ICYMI. Enjoy! – AB
Bitcoin is the most famous example of what is now called digital currency or cryptocurrency. Unlike traditional money, bitcoins are not managed through centralized financial institutions. A single bitcoin is worth about 8,000 USD, and you can own a unit as small as a single hundred millionth of any bitcoin.
The site coinmarketcap.com lists over 1,200 digital currencies, with Bitcoin having the most prominent market cap. Bitcoins were introduced in 2008 with millions of transactions happening since then.
The underlying technology of Bitcoin is blockchain. The basic construct behind a blockchain is a network, where nodes correspond to computers connected over the internet. Each node stores past transactions and validates new ones, typically using some kind of proof-of-work system such as a cryptosystem. Each new transaction is a block, and blocks are added to a shared history in the chain. Blocks are shared with all nodes as a kind of public ledger. No one computer controls all the blocks, but all of them validate new blocks.
We can think of blockchain as a kind of giant, shared spreadsheet on Google docs. However, you can’t make any changes you like to the spreadsheet, as the changes have to conform to the rules of the system.
Applications of blockchain
Bitcoin and other digital currencies like Ethereum use blockchain technology, but there are other uses of a very different nature. MIT’s registrar recently announced they will use blockchain technology to manage their student record system. Their records system will allow students to share their diplomas in a way so they can be easily verified by an employer. These registrarial transactions will be free and paperless. Not too shabby, MIT!
Other current and potential uses of blockchain include online voting, smart contracts, and medical records. Some say blockchain technology will revolutionize banking, much like the internet revolutionized media.
One of the interesting aspects of blockchains is their inherent security and lack of centrality. Hacking them would require a computationally costly recalculation of all the previous blocks on a sizable number of nodes in the network. There’s a kind of herd immunity there that prevents widespread tampering.
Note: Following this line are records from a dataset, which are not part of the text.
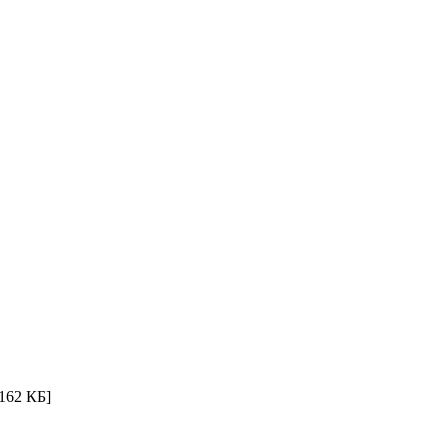
162 КБ]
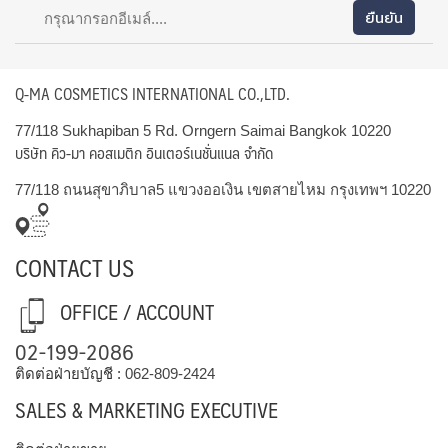
Q-MA COSMETICS INTERNATIONAL CO.,LTD.
77/118 Sukhapiban 5 Rd. Orngern Saimai Bangkok 10220
บริษัท คิว-มา คอสเมติก อินเตอร์เนชั่นแนล จำกัด
77/118 ถนนสุขาภิบาล5 แขวงออเงิน เขตสายไหม กรุงเทพฯ 10220
CONTACT US
OFFICE / ACCOUNT
02-199-2086
ติดต่อฝ่ายบัญชี :
062-809-2424
SALES & MARKETING EXECUTIVE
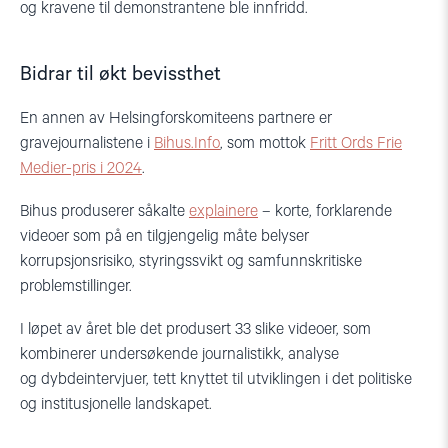
og kravene til demonstrantene ble innfridd.
Bidrar til økt bevissthet
En annen av Helsingforskomiteens partnere er
gravejournalistene i
Bihus.Info
, som mottok
Fritt Ords Frie
Medier-pris i 2024
.
Bihus produserer såkalte
explainere
– korte, forklarende
videoer som på en tilgjengelig måte belyser
korrupsjonsrisiko, styringssvikt og samfunnskritiske
problemstillinger.
I løpet av året ble det produsert 33 slike videoer, som
kombinerer undersøkende journalistikk, analyse
og dybdeintervjuer, tett knyttet til utviklingen i det politiske
og institusjonelle landskapet.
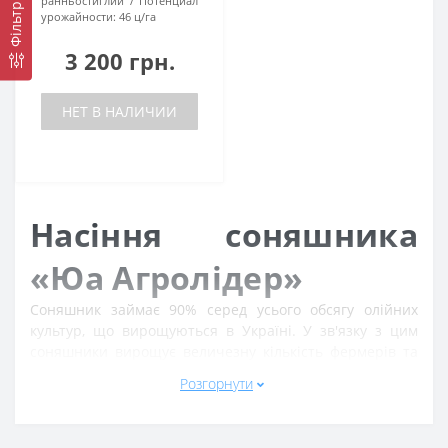
ранньостиглий
Потенциал
Фільтр
урожайности:
46 ц/га
3 200 грн.
НЕТ В НАЛИЧИИ
Насіння соняшника
«Юа Агролідер»
Соняшник займає 90% серед усього обсягу олійних
культур, що вирощуються в Україні. У зв'язку з цим
соняшники вирощує величезну кількість фермерів та
аграрних компаній. При цьому неможливо досягти
Розгорнути
гарного врожаю при використанні не найякіснішого
посівного матеріалу. Якщо хочете досягти гарної
врожайності та уникнути багатьох складнощів та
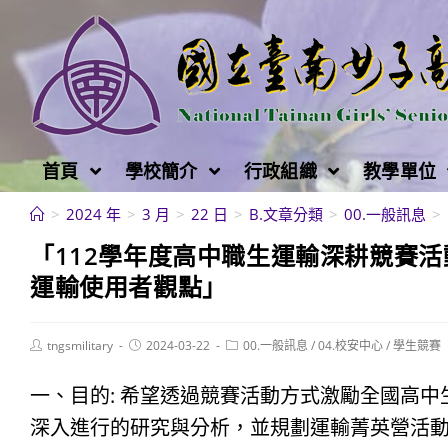
跳
轉
至
主
要
內
首頁
學校簡介
行政組織
教學單位
容
>
2024 年
>
3 月
>
22 日
>
B.文章分類
>
00.一般訊息
>
「112學年度高中職生運輸深耕競賽
運輸使用者觀點」
Post
Post
Post
tngsmilitary
2024-03-22
00.一般訊息
/
04.校安中心
/
學生競賽
author:
published:
category:
一、目的: 希望透過競賽活動方式激勵全國高
深入進行的研究與分析，並規劃運輸菁英營活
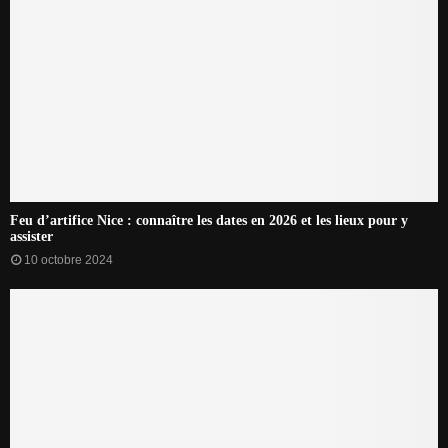
Feu d’artifice Nice : connaître les dates en 2026 et les lieux pour y
assister
10 octobre 2024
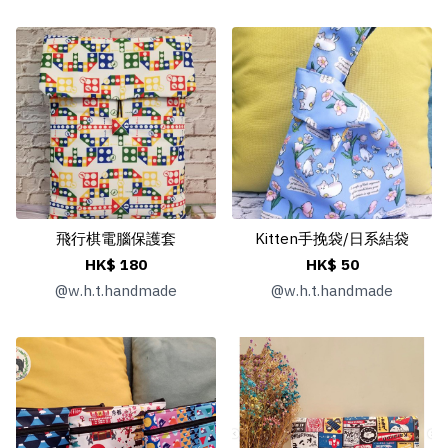
飛行棋電腦保護套
Kitten手挽袋/日系結袋
HK$ 180
HK$ 50
@
w.h.t.handmade
@
w.h.t.handmade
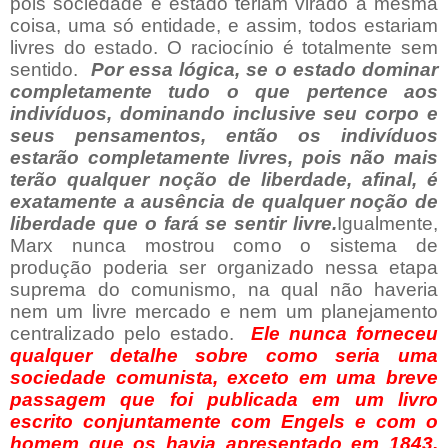
pois sociedade e estado teriam virado a mesma
coisa, uma só entidade, e assim, todos estariam
livres do estado. O raciocínio é totalmente sem
sentido.
Por essa lógica, se o estado dominar
completamente tudo o que pertence aos
indivíduos, dominando inclusive seu corpo e
seus pensamentos, então os indivíduos
estarão completamente livres, pois não mais
terão qualquer noção de liberdade, afinal, é
exatamente a ausência de qualquer noção de
liberdade que o fará se sentir livre.
Igualmente,
Marx nunca mostrou como o sistema de
produção poderia ser organizado nessa etapa
suprema do comunismo, na qual não haveria
nem um livre mercado e nem um planejamento
centralizado pelo estado.
Ele nunca forneceu
qualquer detalhe sobre como seria uma
sociedade comunista, exceto em uma breve
passagem que foi publicada em um livro
escrito conjuntamente com Engels e com o
homem que os havia apresentado em 1843,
It’s early days still with these technologies. However, even if you don’t put faith in bitcoin, blockchains look like they are here to stay.
Enter complex networks
I’ll finish with a brief segue on research related to the underlying network structure of the bitcoin network. Bitcoins, represented as addresses, form nodes, and edges correspond to transactions between them. This makes the bitcoin interaction network into a graph, which is something we can quantify and study.
Researchers present structural properties of the bitcoin interaction network in the following papers:
D. Kondor, M. Pósfai, I. Csabai, G. Vattay, Do the Rich Get Richer? An Empirical Analysis of the Bitcoin Transaction Network, PLoS ONE 9(2): e86197, 2014.
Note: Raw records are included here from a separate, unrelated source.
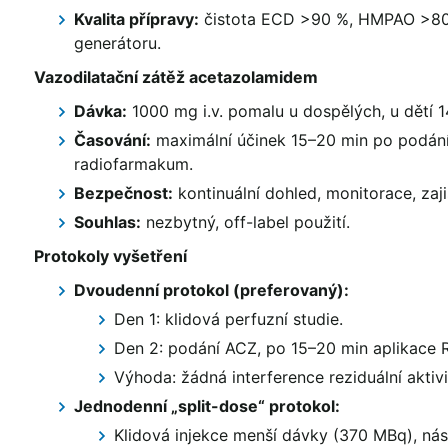
Kvalita přípravy:
čistota ECD >90 %, HMPAO >80 
generátoru.
Vazodilatační zátěž acetazolamidem
Dávka:
1000 mg i.v. pomalu u dospělých, u dětí 
Časování:
maximální účinek 15–20 min po podání 
radiofarmakum.
Bezpečnost:
kontinuální dohled, monitorace, zajiš
Souhlas:
nezbytný, off-label použití.
Protokoly vyšetření
Dvoudenní protokol (preferovaný):
Den 1: klidová perfuzní studie.
Den 2: podání ACZ, po 15–20 min aplikace R
Výhoda: žádná interference reziduální aktivit
Jednodenní „split-dose“ protokol:
Klidová injekce menší dávky (370 MBq), ná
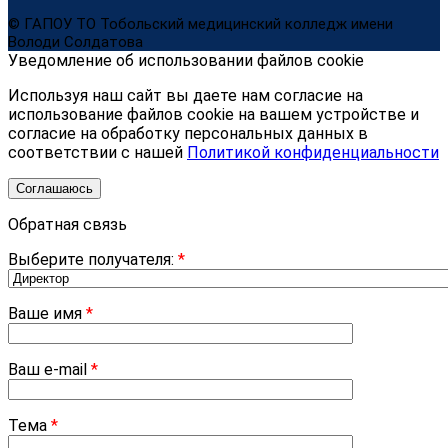
© ГАПОУ ТО Тобольский медицинский колледж имени
Володи Солдатова
Уведомление об использовании файлов cookie
Используя наш сайт вы даете нам согласие на
использование файлов cookie на вашем устройстве и
согласие на обработку персональных данных в
соответствии с нашей
Политикой конфиденциальности
Соглашаюсь
Обратная связь
Выберите получателя:
*
Ваше имя
*
Ваш e-mail
*
Тема
*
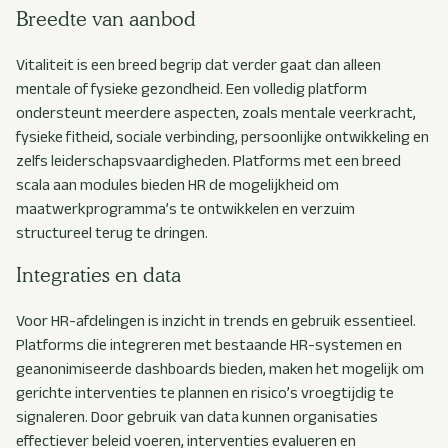
Breedte van aanbod
Vitaliteit is een breed begrip dat verder gaat dan alleen
mentale of fysieke gezondheid. Een volledig platform
ondersteunt meerdere aspecten, zoals mentale veerkracht,
fysieke fitheid, sociale verbinding, persoonlijke ontwikkeling en
zelfs leiderschapsvaardigheden. Platforms met een breed
scala aan modules bieden HR de mogelijkheid om
maatwerkprogramma’s te ontwikkelen en verzuim
structureel terug te dringen.
Integraties en data
Voor HR-afdelingen is inzicht in trends en gebruik essentieel.
Platforms die integreren met bestaande HR-systemen en
geanonimiseerde dashboards bieden, maken het mogelijk om
gerichte interventies te plannen en risico’s vroegtijdig te
signaleren. Door gebruik van data kunnen organisaties
effectiever beleid voeren, interventies evalueren en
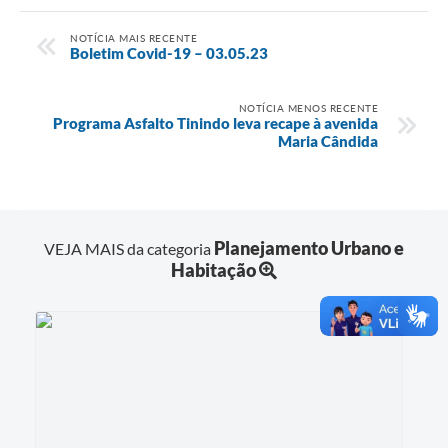
NOTÍCIA MAIS RECENTE
Boletim Covid-19 – 03.05.23
NOTÍCIA MENOS RECENTE
Programa Asfalto Tinindo leva recape à avenida
Maria Cândida
Planejamento Urbano e
VEJA MAIS da categoria
Habitação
D. Di Francesco Maesa, A. Marino, L. Ricci, Data-driven analysis of Bitcoin properties: exploiting the users graph, Int J Data Sci Anal, 2017.
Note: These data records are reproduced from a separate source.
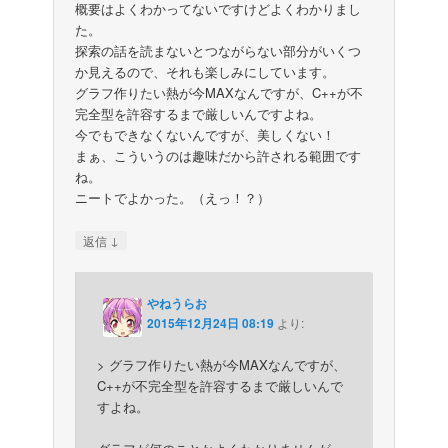
概要はよくわかってないですけどよくわかりまし
た。
探索の話を読まないとつながらない部分がいくつ
か見えるので、それも楽しみにしています。
グラフ作りたい熱が今MAXなんですが、C++が不
完全型を許容するまで厳しいんですよね。
今でもできなくないんですが、美しくない！
まぁ、こういうのは趣味だから許される範囲です
ね。
ニートでよかった。（えっ！？）
↓
返信
やねうらお
2015年12月24日 08:19
より:
> グラフ作りたい熱が今MAXなんですが、
C++が不完全型を許容するまで厳しいんで
すよね。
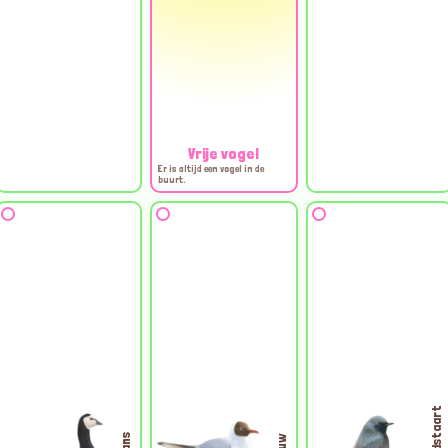
Vrije vogel
Er is altijd een vogel in de
buurt.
Their findings confirm that the bitcoin network is another example of a complex network, which are large and evolve over time. Examples of complex networks range from the web graph, social networks, and protein interaction networks.
Two key features of complex networks are the small world property and power law degree distributions. For the small world property, the network should have short paths connecting randomly selected nodes. We also see high local clustering, so pairs of nodes with a common neighbor are more likely adjacent.
Power law degree distributions point to the networks having an undemocratic character: most nodes have the low degree, but some have high degree. In other words, there is a small group of nodes which have most of the links.
These properties and others were uncovered for bitcoin networks and networks of bitcoin users. An interesting mathematical question is whether bitcoin networks are best fit by established network models like preferential attachment, or by other, as yet undiscovered models.